Par exemple, le ministère de l’Éducation des États-Unis a récemment financé le lancement de «Education Blockchain Initiative». Appelé EBI, ce projet est dirigé par l’American Council on Education – une organisation qui aide la communauté de l’enseignement supérieur à façonner des politiques publiques efficaces – et est conçu pour identifier les moyens par lesquels la blockchain peut améliorer le flux de données entre les établissements universitaires et les employeurs potentiels.

Déterminé à rechercher de nouvelles solutions technologiques, ACE a annoncé le «Blockchain Innovation Challenge» à la fin de 2020 pour trouver des projets capables de réinventer l’écosystème américain de l’éducation et de l’emploi. Le défi visait spécifiquement à aider les populations mal desservies qui ont été les plus durement touchées par la pandémie.

Louis Soares, directeur de l’apprentissage et de l’innovation d’ACE, a déclaré à Crypto que dans son ensemble, le secteur de l’enseignement supérieur a été touché financièrement par la récession économique. Cela s’est traduit par une baisse des inscriptions d’étudiants, mettant encore plus de pression sur les budgets de l’éducation qui nécessitent désormais une approche numérique:

«L’enseignement supérieur apprend à fonctionner dans un nouvel environnement technologique. Nous devons explorer différentes manières de créer des liens entre l’éducation et le travail. Cela comprend la recherche de nouvelles approches en matière d’accréditation (et d’embauche) qui exploitent le potentiel des technologies émergentes pour améliorer la communication entre les organismes d’enseignement et de formation. »

La blockchain donne aux étudiants le contrôle de leurs informations d’identification

Selon Soares, la technologie blockchain peut aider à autonomiser les étudiants en leur fournissant le contrôle de leurs dossiers éducatifs tels que les diplômes et les relevés de notes. Ceci est particulièrement important pour permettre des transitions fluides lorsqu’un élève transfère une école, ou pour ceux qui recherchent un emploi et doivent présenter des titres de compétences.

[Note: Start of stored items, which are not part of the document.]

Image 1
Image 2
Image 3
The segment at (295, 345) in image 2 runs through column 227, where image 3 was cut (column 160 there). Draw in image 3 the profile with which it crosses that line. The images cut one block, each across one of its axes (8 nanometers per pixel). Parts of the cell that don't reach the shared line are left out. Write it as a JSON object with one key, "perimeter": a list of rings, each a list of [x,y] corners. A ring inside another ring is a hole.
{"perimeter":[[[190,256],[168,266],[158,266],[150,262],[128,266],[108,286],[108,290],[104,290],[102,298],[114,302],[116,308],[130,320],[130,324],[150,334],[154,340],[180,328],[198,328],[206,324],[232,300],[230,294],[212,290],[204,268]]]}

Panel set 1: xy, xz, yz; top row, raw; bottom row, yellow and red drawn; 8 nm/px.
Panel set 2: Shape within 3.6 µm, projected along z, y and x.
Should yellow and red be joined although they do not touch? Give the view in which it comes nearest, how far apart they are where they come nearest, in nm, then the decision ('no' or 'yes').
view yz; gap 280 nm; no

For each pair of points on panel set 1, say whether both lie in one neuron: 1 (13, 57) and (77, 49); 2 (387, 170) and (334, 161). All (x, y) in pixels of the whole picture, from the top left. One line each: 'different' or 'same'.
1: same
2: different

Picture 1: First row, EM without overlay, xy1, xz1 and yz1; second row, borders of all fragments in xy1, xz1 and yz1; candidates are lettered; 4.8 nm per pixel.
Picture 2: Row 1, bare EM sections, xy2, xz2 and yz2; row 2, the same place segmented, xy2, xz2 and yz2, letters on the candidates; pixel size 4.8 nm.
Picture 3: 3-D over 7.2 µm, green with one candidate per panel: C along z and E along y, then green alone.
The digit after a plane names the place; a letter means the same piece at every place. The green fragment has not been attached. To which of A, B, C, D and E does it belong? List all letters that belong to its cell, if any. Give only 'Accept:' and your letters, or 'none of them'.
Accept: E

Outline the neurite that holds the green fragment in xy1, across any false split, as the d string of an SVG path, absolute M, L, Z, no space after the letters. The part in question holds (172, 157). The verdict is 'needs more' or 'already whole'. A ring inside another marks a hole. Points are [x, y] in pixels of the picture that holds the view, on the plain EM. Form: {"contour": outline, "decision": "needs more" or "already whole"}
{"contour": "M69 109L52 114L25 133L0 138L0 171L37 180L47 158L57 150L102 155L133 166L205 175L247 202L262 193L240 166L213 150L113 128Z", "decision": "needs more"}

Un document du Département de l’éducation indique que les dossiers scolaires se trouvent généralement dans l’école qu’un élève fréquente ou a fréquentée. Il note en outre que si un élève a transféré une école, ces dossiers «peuvent» être transférés avec l’élève, mais certains «peuvent» rester à l’école. En tant que tel, il existe un certain nombre de défis pour les étudiants qui doivent obtenir leurs dossiers personnels.

Le Blockchain Innovation Challenge a consacré 900000 $ pour aider à résoudre ce problème et a annoncé quatre gagnants de la phase 1 le 11 février. Selon Soares, les équipes gagnantes – de l’Arizona, du Nebraska, du Texas et de l’Utah – ont montré un potentiel d’utilisation de la technologie blockchain et de registre distribué pour rationaliser le partage des dossiers éducatifs.

Par exemple, l’une des équipes gagnantes était le projet UnBlockEd, qui s’appuie sur un système basé sur la blockchain pour résoudre les problèmes de reconnaissance des crédits de transfert inéquitables. Le projet est dirigé par l’Université de l’Arizona et le Georgia Institute of Technology, ainsi que par divers fournisseurs de technologie et institutions universitaires.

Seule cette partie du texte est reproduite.